The names of the hidden layers in the model, input and output layers are ignored.

Warning

layer_names tries to infer the internal structure of the model. This feature comes with no guarantees on the correctness of the result. The intended order of the layers tries to match their order in the model, but this is not guaranteed either.

loss_gradient(x: ndarray, y: ndarray, training_mode: bool = False, **kwargs) ndarray

Compute the gradient of the loss function w.r.t. x.

Return type:

ndarray

Parameters:
  • x (ndarray) – Sample input with shape as expected by the model.

  • y (ndarray) – Target values (class labels) one-hot-encoded of shape (nb_samples, nb_classes) or indices of shape (nb_samples,).

  • training_mode (bool) – True for model set to training mode and ‘False for model set to evaluation mode.

Returns:

Array of gradients of the same shape as x.

mitigate(x_val: ndarray, y_val: ndarray, mitigation_types: List[str]) None

Mitigates the effect of poison on a classifier

Parameters:
  • x_val (ndarray) – Validation data to use to mitigate the effect of poison.

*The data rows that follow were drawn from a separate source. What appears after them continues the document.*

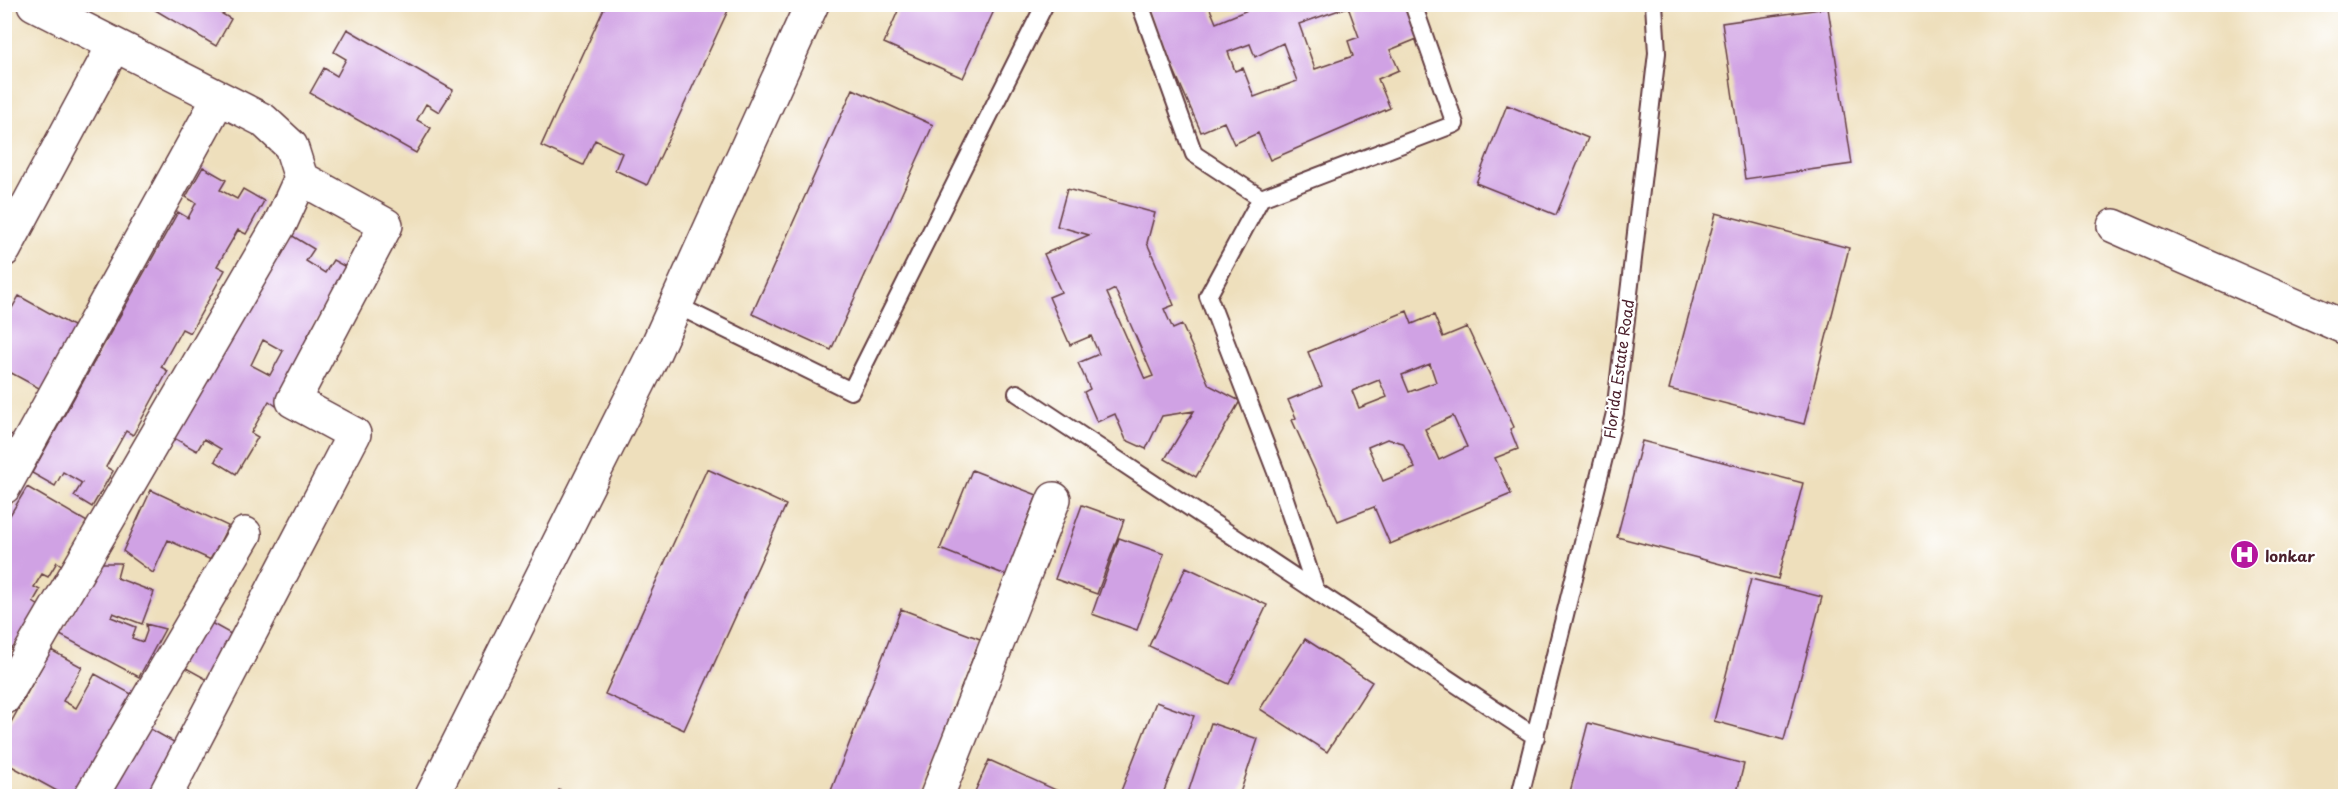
<svg xmlns="http://www.w3.org/2000/svg" width="2350" height="801" viewBox="0 0 2350 801" font-family="'Playpen Sans',sans-serif">
	<style>
		.building { fill: #d0a2e4; fill-rule: evenodd }
		.lines { fill: none; stroke-linecap: round; stroke-linejoin: round }
		.service-casing { stroke: #633c41; stroke-width: 20 }
		.minor-casing { stroke: #633c41; stroke-width: 36 }
		.service { stroke: #fff; stroke-width: 16 }
		.minor { stroke: #fff; stroke-width: 33 }
		.labels { text-anchor: middle; dominant-baseline: central; stroke-width: 4.5; stroke-linejoin: round; paint-order: stroke }
		.street-label { font-size: 15px; fill: #4a1f2b; stroke: #fff }
		.poi-label { font-size: 15px; font-weight: bold; fill: #4a1f2b; stroke: #fff; text-anchor: start }
	</style>
	<rect width="100%" height="100%" fill="#fff"/>
	<filter id="ink" filterUnits="userSpaceOnUse"><feTurbulence type="fractalNoise" baseFrequency=".0167" numOctaves="2"/><feDisplacementMap in="SourceGraphic" scale="12" xChannelSelector="R" yChannelSelector="G"/><feConvolveMatrix kernelMatrix="1 2 1 2 8 2 1 2 1" color-interpolation-filters="sRGB"/></filter>
	<filter id="wash" filterUnits="userSpaceOnUse"><feTurbulence type="fractalNoise" baseFrequency=".008" numOctaves="4" result="noise"/><feDisplacementMap in="SourceGraphic" scale="24" xChannelSelector="R" yChannelSelector="G"/><feGaussianBlur stdDeviation="1.35" result="paint"/><feColorMatrix in="noise" values="0 0 0 0 0 0 0 0 0 0 0 0 0 0 0 0 0 1.4 0 .05"/><feComposite in="paint" operator="in"/></filter>
	<g filter="url(#wash)">
		<rect width="100%" height="100%" fill="#eedfbc"/>
		<g id="blocks">
			<path class="building" d="M145,4h76l-4,7 14,8 -15,27z
				M606,4h125l-84,181 -32,-15 7,-17 -27,-13 -12,25 -42,-19z
				M901,4h96l-34,74 -79,-35z
				M1145,4h63l8,19 46,-19h146l14,33 -32,13 9,20 -21,9 12,29 -120,52 -12,-27 -24,11 -10,-22 -23,10zM1348,7l11,30 -11,4 5,15 -38,13 -16,-45zM1283,43l14,38 -43,16 -11,-29 -8,3 -7,-19 22,-8 5,13z
				M1828,8l24,156 -107,15 -23,-156z
				M347,29l106,61 -14,22 -13,-8 -9,16 14,8 -15,25 -106,-60 14,-25 13,8 9,-17 -12,-7z
				M853,89l80,36 -102,225 -79,-36z
				M1507,105l81,33 -32,77 -80,-32z
				M203,167l23,13 -6,10 17,9 6,-10 21,12 -18,33 -8,-4 -21,36 8,4 -35,63 -8,-4 -21,38 7,4 -35,64 -7,-4 -20,36 7,4 -21,36 -18,-11 8,-13 -19,-11 -8,14 -23,-13 146,-261 10,6 8,-15 -10,-6z
				M1067,189l88,24 -8,30 27,62 -10,4 9,20 9,-4 27,60 31,16 -44,76 -31,-18 29,-48 -32,5 -16,33 -20,-9 -11,-26 -18,8 -13,-30 6,-3 -12,-26 21,-9 -8,-18 -21,9 -21,-48 12,-5 -17,-38 45,-19 -32,-9zM1115,289l38,87 -8,3 -38,-86z
				M1716,213l133,35 -45,176 -135,-35z
				M291,235l23,14 -8,12 19,12 8,-13 22,12 -26,28 -21,35 7,5 -39,66 -7,-5 -18,32 7,4 -22,37 -21,-13 6,-12 -17,-10 -7,12 -25,-14zM263,340l20,11 -13,24 -19,-10z
				M19,296l63,35 -34,62 -44,-24v-47z
				M1407,311l5,13 22,-9 9,22 24,-10 47,100 -4,2 8,20 -23,9 16,36 -121,50 -16,-37 -36,14 -46,-101 4,-2 -8,-18 34,-14 -14,-34zM1430,364l6,18 -27,10 -7,-17zM1379,380l8,17 -28,11 -7,-17zM1453,416l14,31 -28,13 -14,-31zM1387,439l16,4 12,25 -32,13 -15,-34z
				M4,431l10,5 -10,16z
				M1642,441l161,42 -25,96 -161,-42z
				M707,469l79,36 -102,225 -79,-36z
				M972,470l65,25 -31,80 -66,-26z
				M27,487l62,36 -26,43 -6,-4 -9,15 -6,-3 -8,13 6,3 -7,12 6,4 -26,43 -9,-5v-119z
				M151,490l77,36 -17,34 -43,-20 -15,33 -30,-22z
				M1082,505l42,15 -27,74 -42,-15z
				M1119,538l45,16 -27,76 -45,-16z
				M99,563h22l-4,15 37,14 -12,32 -29,-11 -2,4 25,10 -4,11 11,4 4,-11 -1,-7 19,5 -26,48 -79,-42z
				M1186,567l81,38 -38,79 -80,-38z
				M1751,579l71,18 -38,143 -70,-19z
				M901,609l79,30 -60,157h-91z
				M202,618l38,21 -25,45 -38,-21z
				M1305,639l67,43 -45,70 -67,-43z
				M51,650l31,17 -19,34 13,7 19,-34 40,22 -55,100h-14l-62,-34v-27z
				M1156,702l38,14 -32,80h-43z
				M1211,723l47,16 -19,57h-52z
				M1588,723l156,41 -8,32h-167z
				M145,726l36,20 -27,50h-48z
				M989,760l67,30 -3,6h-80z
				M559,790l15,6h-18z"/>
		</g>
	</g>
	<g filter="url(#ink)">
		<use href="#blocks" fill-opacity="0" stroke="#633c41" stroke-width="1.5"/>
		<g class="lines">
			<defs>
				<path id="service" d="M1140,4l54,150 67,44
					M676,305l175,86 194,-387
					M1017,393l519,344
					M1316,591l-40,-119 -68,-176 53,-98 194,-74 -42,-120
					M1520,796l95,-383 42,-360 -3,-49"/>
				<path id="minor" d="M2114,226l232,102
					M4,250l110,-205
					M4,487l215,-389
					M4,698l277,-476 20,-44 -10,-32 -28,-26 -229,-116
					M91,796l154,-262
					M165,796l189,-362 -61,-33 93,-176 -85,-47
					M432,796l222,-443 158,-349
					M937,796l117,-297"/>
			</defs>
			<use href="#service" class="service-casing"/>
			<use href="#minor" class="minor-casing"/>
			<use href="#service" class="service"/>
			<use href="#minor" class="minor"/>
		</g>
	</g>
	<defs>
		<symbol id="hospital-disc" viewBox="-11 -11 22 22"><circle r="9.5" fill="#b5179e" stroke="#fff"/><path d="M-5-5h3v3.5h4V-5h3V5h-3V1.5h-4V5h-3Z" fill="#fff"/></symbol>
	</defs>
	<g fill-rule="evenodd">
		<use href="#hospital-disc" x="2228" y="538" width="33" height="33"/>
	</g>
	<g class="labels">
		<g class="street-label">
			<text transform="translate(1618 369) rotate(-82)">Florida Estate Road</text>
		</g>
		<g class="poi-label">
			<text x="2265" y="555">lonkar</text>
		</g>
	</g>
	<rect width="2350" height="801" fill="none" stroke="#fff" stroke-width="24"/>
</svg>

  • y_val (ndarray) – Validation labels to use to mitigate the effect of poison.

  • mitigation_types – The types of mitigation method, can include ‘unlearning’, ‘pruning’, or ‘filtering’

Returns:

Tuple of length 2 of the selected class and certified radius.

property model

Return the model.

Returns:

The model.

property nb_classes: int

Return the number of output classes.

Returns:

Number of classes in the data.

outlier_detection(x_val: ndarray, y_val: ndarray) List[Tuple[int, ndarray, ndarray]]

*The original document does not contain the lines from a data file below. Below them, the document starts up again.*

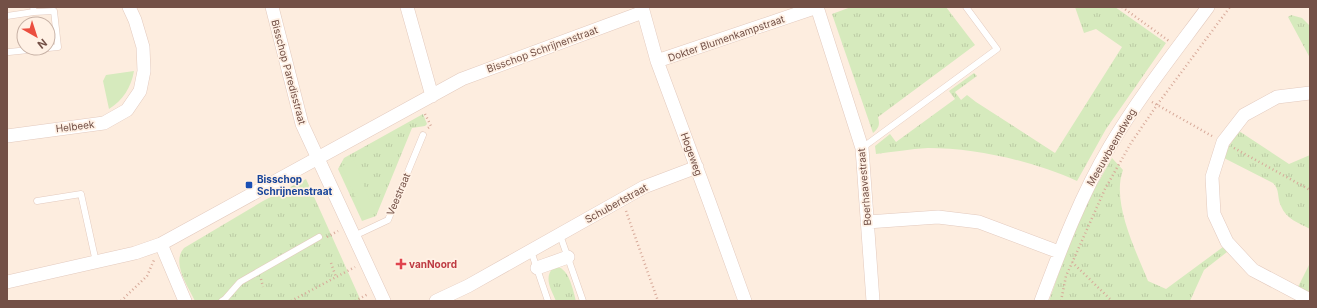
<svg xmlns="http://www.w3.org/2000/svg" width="1317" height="308" viewBox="0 0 1317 308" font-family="Inter,sans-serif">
<defs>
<pattern id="grass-tufts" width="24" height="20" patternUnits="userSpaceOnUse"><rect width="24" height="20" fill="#d6eabd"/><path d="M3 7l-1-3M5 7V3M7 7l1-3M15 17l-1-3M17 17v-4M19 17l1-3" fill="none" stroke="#bbcaa4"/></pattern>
</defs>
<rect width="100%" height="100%" fill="#fdeddf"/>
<path fill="url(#grass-tufts)" d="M 851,7 L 946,7 L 975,45 L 878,117 C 880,125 879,128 873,133 L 832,14 Z
M 1075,7 L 1115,7 L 1166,43 L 1106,129 L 1077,181 C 1033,161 976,148 928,148 C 910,149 893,152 876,154 L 875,146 L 890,134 L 896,142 L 955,99 L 949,91 L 974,73 L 977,76 L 955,92 L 961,100 L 967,95 L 976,102 L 1055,153 L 1122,47 L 1096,29 L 1084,33 Z
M 1291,15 L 1302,18 L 1310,26 L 1310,58 L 1288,17 Z
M 423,114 L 427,124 L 425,126 L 412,128 L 376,216 L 362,221 L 338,169 L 344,158 Z
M 1239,131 L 1289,164 L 1310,155 L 1310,229 C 1299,223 1286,219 1281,206 C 1277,199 1280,189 1273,183 L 1222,157 Z
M 1112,158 L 1123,170 C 1111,202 1136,251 1148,281 L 1166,289 L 1223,247 L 1227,252 L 1204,270 L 1190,301 L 1049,301 L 1064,258 L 1086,204 Z
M 306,179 L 361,301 L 195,301 C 188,286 171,263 184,248 L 263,201 Z
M 1310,263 L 1310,296 L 1297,289 Z
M 554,267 C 557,267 561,267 563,270 C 570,275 574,293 576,301 L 556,301 C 551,289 543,277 554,267 Z"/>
<path fill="#d6eabd" d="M 134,71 C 131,88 123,100 109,109 L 103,81 L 106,75 Z
M 354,160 L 374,212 L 364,217 L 342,166 Z"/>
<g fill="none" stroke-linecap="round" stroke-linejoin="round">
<defs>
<path id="service" d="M 7,16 L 34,12 L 33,7
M 9,52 L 58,47 L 54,11 L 34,12
M 862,148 L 997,49 L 966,7
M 37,201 L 81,194 L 96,262
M 560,235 L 583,301
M 354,236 L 388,220 L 423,135
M 531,251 L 548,301
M 222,301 L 225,299 L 240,282 L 319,237"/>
<path id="minor" d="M 272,7 L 302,124 L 384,301
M 407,7 L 432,96
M 642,7 L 657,61 L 709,201 L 745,301
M 817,7 L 862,148 L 873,301
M 657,61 L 817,7
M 1310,93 L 1277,97 L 1244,115 L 1223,142 L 1212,177 L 1214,214 L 1227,242 L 1253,270 L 1310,300
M 7,136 L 104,123 L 127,110 L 140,91 L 144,71 L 143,47 L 135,20 L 129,7
M 867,222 L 938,217 L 979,222 L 1059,252
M 161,244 L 185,301
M 537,268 L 568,257
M 7,282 L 135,253 L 161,244 L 462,79 L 643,12
M 436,301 L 468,286 L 644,187 L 697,167
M 1041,301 C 1061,248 1081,195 1110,146 C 1139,97 1174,53 1208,7"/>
</defs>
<use href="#service" stroke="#e3cabe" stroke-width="7"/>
<use href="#minor" stroke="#e3cabe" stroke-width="14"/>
<path stroke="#d7a999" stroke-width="2.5" stroke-dasharray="1 3" stroke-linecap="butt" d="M 1122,7 L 1169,41
M 1152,102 L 1212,136
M 425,114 L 431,126 L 428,128
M 1234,148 L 1310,190
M 626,211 L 658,301
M 327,237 L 338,231
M 1072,262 L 1112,301
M 331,263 L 336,277
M 261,279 L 263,287
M 121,301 L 147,276 L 154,260
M 291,301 L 355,267
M 355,301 L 368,294
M 1061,301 L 1066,276 L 1072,263 L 1105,189 L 1131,143 L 1157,105 L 1230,7"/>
<use href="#service" stroke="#fff" stroke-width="6"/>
<use href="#minor" stroke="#fff" stroke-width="13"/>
</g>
<rect fill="#1a4fb4" stroke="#fff1e5" stroke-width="1.5" x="245" y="181" width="8" height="8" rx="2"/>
<path fill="#e0444e" stroke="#fff1e5" stroke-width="1.5" d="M399 258h4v4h4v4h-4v4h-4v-4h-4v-4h4z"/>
<g text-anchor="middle" stroke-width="3.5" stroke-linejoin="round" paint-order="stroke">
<g font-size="10" fill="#735046" stroke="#fff1e5">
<text transform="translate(726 38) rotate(-19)" y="4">Dokter Blumenkampstraat</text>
<text transform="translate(542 49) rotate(-20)" y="4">Bisschop Schrijnenstraat</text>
<text transform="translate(289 72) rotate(75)" y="4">Bisschop Paredisstraat</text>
<text transform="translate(75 126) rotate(-7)" y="4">Helbeek</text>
<text transform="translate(1111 147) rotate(-60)" y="4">Meeuwbeemdweg</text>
<text transform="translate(692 154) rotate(70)" y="4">Hogeweg</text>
<text transform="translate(864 187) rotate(-95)" y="4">Boerhaavestraat</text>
<text transform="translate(398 194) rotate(-67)" y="4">Veestraat</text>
<text transform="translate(616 203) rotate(-29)" y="4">Schubertstraat</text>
</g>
<g font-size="10" font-weight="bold" fill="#164399" stroke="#fff1e5" text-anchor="start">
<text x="257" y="183">Bisschop<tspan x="257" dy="12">Schrijnenstraat</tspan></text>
</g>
<g font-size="10" font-weight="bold" fill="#be3a42" stroke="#fff1e5" text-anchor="start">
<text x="409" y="268">vanNoord</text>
</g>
</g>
<rect width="1317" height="308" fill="none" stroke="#735046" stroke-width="16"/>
<g transform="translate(36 36) rotate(141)"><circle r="19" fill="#fff1e5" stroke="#c7b1a5"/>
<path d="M0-3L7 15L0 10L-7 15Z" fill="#eb4e3f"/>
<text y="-6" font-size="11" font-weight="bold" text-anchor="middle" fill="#735046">N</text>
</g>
</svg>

Returns a tuple of suspected of suspected poison labels and their mask and pattern :return: A list of tuples containing the the class index, mask, and pattern for suspected labels

property output_layer: int

The index of the layer considered as output for models with multiple output layers. For models with only one output layer the index is 0.

Returns:

The index of the layer considered as output for models with multiple output layers.

predict(*args, **kwargs)

Perform prediction of the given classifier for a batch of inputs, potentially filtering suspicious input

Parameters:
  • x – Input data to predict.

  • batch_size – Batch size.

  • training_modeTrue for model set to training mode and ‘False for model set to evaluation mode.

Returns:

Array of predictions of shape (nb_inputs, nb_classes).

reset()

Reset the state of the defense :return:

save(filename: str, path: str | None = None) None

Save a model to file in the format specific to the backend framework. For Keras, .h5 format is used.

Parameters:
  • filename (str) – Name of the file where to store the model.

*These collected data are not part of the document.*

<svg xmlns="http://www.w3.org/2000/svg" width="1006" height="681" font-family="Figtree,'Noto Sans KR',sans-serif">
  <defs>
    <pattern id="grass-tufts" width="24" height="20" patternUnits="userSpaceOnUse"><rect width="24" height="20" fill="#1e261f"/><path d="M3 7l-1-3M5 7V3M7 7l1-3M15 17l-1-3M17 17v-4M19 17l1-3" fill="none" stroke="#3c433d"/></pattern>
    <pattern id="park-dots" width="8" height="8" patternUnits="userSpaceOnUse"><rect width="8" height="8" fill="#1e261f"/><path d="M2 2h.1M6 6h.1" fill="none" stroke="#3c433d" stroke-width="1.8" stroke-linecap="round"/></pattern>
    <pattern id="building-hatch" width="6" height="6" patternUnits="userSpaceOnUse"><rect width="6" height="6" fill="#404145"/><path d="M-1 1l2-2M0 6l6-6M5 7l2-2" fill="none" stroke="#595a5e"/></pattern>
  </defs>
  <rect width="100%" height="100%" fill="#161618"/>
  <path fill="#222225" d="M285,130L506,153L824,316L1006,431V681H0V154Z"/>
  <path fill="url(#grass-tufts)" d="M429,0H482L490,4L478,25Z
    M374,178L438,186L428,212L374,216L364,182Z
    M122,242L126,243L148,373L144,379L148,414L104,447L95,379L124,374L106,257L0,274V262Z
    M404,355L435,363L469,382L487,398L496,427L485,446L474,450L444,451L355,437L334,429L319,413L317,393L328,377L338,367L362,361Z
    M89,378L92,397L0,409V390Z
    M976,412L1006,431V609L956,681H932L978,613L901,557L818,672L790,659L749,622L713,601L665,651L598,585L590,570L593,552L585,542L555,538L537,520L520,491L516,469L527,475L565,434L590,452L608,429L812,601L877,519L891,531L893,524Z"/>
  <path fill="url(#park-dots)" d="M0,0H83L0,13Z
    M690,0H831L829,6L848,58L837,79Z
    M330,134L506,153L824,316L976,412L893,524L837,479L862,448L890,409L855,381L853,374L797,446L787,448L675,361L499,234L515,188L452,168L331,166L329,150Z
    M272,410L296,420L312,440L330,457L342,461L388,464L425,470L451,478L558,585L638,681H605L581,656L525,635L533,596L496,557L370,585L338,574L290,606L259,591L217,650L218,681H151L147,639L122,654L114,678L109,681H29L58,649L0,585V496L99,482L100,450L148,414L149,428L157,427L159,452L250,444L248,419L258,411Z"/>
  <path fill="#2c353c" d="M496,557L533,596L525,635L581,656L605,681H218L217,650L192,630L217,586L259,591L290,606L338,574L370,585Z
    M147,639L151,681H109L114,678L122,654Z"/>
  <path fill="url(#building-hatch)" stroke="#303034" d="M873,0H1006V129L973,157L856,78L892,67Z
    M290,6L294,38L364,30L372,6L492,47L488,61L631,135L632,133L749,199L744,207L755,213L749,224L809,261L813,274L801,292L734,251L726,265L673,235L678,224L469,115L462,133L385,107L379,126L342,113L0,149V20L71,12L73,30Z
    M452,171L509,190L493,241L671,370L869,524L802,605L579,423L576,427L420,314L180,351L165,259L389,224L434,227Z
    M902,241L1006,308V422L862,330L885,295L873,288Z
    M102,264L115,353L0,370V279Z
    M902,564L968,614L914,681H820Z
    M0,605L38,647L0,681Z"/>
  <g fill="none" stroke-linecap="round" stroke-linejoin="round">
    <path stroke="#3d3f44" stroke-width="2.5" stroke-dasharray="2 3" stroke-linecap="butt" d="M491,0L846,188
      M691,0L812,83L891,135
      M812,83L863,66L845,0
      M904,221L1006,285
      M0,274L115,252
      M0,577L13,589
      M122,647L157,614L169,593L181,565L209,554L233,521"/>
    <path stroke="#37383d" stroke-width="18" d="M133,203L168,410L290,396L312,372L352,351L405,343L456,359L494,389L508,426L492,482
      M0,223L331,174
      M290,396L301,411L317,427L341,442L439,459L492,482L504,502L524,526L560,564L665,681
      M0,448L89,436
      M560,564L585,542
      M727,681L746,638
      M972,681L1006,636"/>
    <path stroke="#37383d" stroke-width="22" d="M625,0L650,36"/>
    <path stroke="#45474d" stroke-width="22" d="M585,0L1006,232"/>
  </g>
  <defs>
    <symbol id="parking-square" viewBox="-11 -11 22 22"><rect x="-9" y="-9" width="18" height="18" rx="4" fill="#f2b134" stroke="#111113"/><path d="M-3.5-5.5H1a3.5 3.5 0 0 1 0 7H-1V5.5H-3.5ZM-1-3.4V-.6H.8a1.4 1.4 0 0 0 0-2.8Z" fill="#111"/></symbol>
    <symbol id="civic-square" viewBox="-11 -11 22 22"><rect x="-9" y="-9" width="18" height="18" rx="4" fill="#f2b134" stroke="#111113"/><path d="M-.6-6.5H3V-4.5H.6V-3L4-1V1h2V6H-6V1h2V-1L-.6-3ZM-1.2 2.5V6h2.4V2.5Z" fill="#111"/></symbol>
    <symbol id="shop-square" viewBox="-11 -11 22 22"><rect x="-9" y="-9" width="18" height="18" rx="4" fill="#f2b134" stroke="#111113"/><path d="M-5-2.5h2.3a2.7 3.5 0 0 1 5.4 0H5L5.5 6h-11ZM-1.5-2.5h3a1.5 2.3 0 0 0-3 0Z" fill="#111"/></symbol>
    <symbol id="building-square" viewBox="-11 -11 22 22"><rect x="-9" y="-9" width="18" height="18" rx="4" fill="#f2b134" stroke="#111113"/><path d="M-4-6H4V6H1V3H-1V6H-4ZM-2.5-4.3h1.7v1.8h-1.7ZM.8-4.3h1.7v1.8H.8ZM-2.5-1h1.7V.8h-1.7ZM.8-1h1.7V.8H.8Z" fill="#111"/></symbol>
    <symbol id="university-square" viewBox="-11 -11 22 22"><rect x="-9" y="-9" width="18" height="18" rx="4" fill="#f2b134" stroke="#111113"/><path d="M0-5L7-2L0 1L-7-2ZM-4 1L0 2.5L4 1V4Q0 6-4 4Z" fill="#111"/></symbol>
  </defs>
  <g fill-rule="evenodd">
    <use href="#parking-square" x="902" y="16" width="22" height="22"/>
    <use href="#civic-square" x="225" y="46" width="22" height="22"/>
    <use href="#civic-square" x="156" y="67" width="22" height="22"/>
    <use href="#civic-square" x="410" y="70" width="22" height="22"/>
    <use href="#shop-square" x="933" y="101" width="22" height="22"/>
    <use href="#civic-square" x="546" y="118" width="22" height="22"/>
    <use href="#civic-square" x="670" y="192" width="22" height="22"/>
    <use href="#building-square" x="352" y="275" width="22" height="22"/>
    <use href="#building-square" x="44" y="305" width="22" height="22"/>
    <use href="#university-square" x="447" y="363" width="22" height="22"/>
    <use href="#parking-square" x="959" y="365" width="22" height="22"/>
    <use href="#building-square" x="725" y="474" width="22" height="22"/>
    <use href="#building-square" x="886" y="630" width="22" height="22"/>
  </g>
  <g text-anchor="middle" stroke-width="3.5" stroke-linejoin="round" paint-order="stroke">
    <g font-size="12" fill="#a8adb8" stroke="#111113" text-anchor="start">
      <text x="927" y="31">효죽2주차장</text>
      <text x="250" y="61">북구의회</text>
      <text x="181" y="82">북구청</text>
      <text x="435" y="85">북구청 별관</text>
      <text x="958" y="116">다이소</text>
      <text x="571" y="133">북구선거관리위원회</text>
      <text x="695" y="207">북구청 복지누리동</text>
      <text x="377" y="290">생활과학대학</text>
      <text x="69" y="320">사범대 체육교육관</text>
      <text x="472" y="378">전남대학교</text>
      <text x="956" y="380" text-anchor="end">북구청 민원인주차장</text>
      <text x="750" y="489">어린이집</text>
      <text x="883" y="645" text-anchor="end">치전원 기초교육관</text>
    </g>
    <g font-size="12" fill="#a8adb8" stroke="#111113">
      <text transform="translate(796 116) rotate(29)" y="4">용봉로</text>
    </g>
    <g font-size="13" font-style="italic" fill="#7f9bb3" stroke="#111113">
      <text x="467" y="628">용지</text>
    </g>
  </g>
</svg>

  • path – Path of the folder where to store the model. If no path is specified, the model will be stored in the default data location of the library ART_DATA_PATH.

set_params(**kwargs) None

Take a dictionary of parameters and apply checks before setting them as attributes.

Parameters:

kwargs – A dictionary of attributes.

property use_logits: bool

A boolean representing whether the outputs of the model are logits.

Returns:

a boolean representing whether the outputs of the model are logits.

Mixin Base Class STRIP

class art.estimators.poison_mitigation.STRIPMixin(predict_fn: Callable[[ndarray], ndarray], num_samples: int = 20, false_acceptance_rate: float = 0.01, **kwargs)

Implementation of STRIP: A Defence Against Trojan Attacks on Deep Neural Networks (Gao et. al. 2020)

__init__(predict_fn: Callable[[ndarray], ndarray], num_samples: int = 20, false_acceptance_rate: float = 0.01, **kwargs) None

Create a STRIP defense

Parameters:
  • predict_fn – The predict function of the original classifier

  • num_samples (int) – The number of samples to use to test entropy at inference time

  • false_acceptance_rate (float) – The percentage of acceptable false acceptance

abstain() ndarray

Abstain from a prediction :return: A numpy array of zeros

mitigate(x_val: ndarray) None

Mitigates the effect of poison on a classifier

Parameters:

x_val (ndarray) – Validation data to use to mitigate the effect of poison.

property nb_classes: int

Return the number of output classes.

Returns:

Number of classes in the data.

predict(*args, **kwargs)

Perform prediction of the given classifier for a batch of inputs, potentially filtering suspicious input

Parameters:

x – Input samples.

Returns:

Array of predictions of shape (nb_inputs, nb_classes).